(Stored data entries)
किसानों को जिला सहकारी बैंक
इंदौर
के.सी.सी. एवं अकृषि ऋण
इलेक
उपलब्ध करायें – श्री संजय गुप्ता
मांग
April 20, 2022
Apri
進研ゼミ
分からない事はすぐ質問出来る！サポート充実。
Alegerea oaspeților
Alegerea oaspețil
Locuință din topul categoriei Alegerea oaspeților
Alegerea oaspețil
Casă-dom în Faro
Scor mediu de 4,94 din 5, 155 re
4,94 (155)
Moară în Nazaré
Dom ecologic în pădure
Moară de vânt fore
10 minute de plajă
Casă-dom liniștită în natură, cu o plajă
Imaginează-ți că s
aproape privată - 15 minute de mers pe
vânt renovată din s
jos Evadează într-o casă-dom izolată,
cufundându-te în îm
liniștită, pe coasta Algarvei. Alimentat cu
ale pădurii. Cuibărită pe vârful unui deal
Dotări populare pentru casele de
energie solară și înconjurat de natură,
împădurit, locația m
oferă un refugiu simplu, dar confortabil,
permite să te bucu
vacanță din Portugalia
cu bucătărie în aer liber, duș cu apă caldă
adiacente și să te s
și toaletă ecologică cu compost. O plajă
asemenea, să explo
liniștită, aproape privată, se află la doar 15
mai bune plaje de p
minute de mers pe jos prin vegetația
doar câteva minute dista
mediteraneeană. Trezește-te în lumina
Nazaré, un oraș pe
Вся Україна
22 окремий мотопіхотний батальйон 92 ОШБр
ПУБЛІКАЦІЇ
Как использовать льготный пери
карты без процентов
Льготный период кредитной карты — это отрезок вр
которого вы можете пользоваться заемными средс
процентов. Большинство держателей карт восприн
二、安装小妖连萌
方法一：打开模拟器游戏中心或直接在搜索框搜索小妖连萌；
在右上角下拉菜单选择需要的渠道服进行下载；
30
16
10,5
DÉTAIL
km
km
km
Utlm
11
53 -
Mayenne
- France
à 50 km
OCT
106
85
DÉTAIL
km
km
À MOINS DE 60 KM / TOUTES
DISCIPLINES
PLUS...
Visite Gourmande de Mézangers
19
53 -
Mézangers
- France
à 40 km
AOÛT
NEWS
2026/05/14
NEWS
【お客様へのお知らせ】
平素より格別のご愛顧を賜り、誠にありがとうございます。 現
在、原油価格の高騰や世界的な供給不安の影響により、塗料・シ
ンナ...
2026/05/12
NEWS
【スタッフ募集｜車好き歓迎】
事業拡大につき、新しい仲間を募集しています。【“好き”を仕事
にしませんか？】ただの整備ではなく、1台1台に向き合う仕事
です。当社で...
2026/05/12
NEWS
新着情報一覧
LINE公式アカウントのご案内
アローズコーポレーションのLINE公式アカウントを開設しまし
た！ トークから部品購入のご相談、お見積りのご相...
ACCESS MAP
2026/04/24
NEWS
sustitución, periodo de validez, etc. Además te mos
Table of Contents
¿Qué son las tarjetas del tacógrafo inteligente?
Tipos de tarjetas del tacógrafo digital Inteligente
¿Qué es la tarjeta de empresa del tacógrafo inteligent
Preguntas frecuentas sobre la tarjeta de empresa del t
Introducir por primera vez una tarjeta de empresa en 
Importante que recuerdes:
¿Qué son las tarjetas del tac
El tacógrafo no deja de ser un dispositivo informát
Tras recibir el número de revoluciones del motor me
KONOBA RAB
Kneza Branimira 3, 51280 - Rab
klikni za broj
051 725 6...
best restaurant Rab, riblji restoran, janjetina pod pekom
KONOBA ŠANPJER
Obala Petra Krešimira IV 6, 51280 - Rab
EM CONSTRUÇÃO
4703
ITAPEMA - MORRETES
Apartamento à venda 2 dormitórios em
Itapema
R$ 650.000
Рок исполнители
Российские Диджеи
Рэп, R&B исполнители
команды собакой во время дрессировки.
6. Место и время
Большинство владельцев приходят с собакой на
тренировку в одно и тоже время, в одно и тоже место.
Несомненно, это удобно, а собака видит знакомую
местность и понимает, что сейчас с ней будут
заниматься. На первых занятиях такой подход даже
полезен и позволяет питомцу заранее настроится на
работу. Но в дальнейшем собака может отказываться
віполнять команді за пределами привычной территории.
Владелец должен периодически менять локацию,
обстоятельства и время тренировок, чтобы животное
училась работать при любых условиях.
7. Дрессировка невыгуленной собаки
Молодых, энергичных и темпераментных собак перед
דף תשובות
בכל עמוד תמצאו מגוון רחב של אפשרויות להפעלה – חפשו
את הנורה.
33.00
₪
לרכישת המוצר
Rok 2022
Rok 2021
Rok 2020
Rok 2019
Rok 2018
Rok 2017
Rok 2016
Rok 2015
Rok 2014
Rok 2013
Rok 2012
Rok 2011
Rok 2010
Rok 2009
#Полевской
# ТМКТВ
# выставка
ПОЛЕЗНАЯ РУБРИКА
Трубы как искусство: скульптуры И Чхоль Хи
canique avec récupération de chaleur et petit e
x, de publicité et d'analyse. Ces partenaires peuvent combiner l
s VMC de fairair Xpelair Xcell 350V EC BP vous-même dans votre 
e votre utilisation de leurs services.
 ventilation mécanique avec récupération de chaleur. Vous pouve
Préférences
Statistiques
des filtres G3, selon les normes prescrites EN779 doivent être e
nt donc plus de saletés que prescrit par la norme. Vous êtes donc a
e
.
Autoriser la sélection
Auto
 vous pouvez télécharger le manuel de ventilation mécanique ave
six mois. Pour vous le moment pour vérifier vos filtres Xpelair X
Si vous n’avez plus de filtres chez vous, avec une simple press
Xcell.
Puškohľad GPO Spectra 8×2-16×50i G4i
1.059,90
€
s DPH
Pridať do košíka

**WHAT TO DO**
Rewrite the data from its beginning through the line containing "10 minute de plajă", both ends included, switching "Moară" to "Cabană" and leaving everything else unchanged.

**RESULT FOR THIS EXERCISE**
किसानों को जिला सहकारी बैंक
इंदौर
के.सी.सी. एवं अकृषि ऋण
इलेक
उपलब्ध करायें – श्री संजय गुप्ता
मांग
April 20, 2022
Apri
進研ゼミ
分からない事はすぐ質問出来る！サポート充実。
Alegerea oaspeților
Alegerea oaspețil
Locuință din topul categoriei Alegerea oaspeților
Alegerea oaspețil
Casă-dom în Faro
Scor mediu de 4,94 din 5, 155 re
4,94 (155)
Cabană în Nazaré
Dom ecologic în pădure
Cabană de vânt fore
10 minute de plajă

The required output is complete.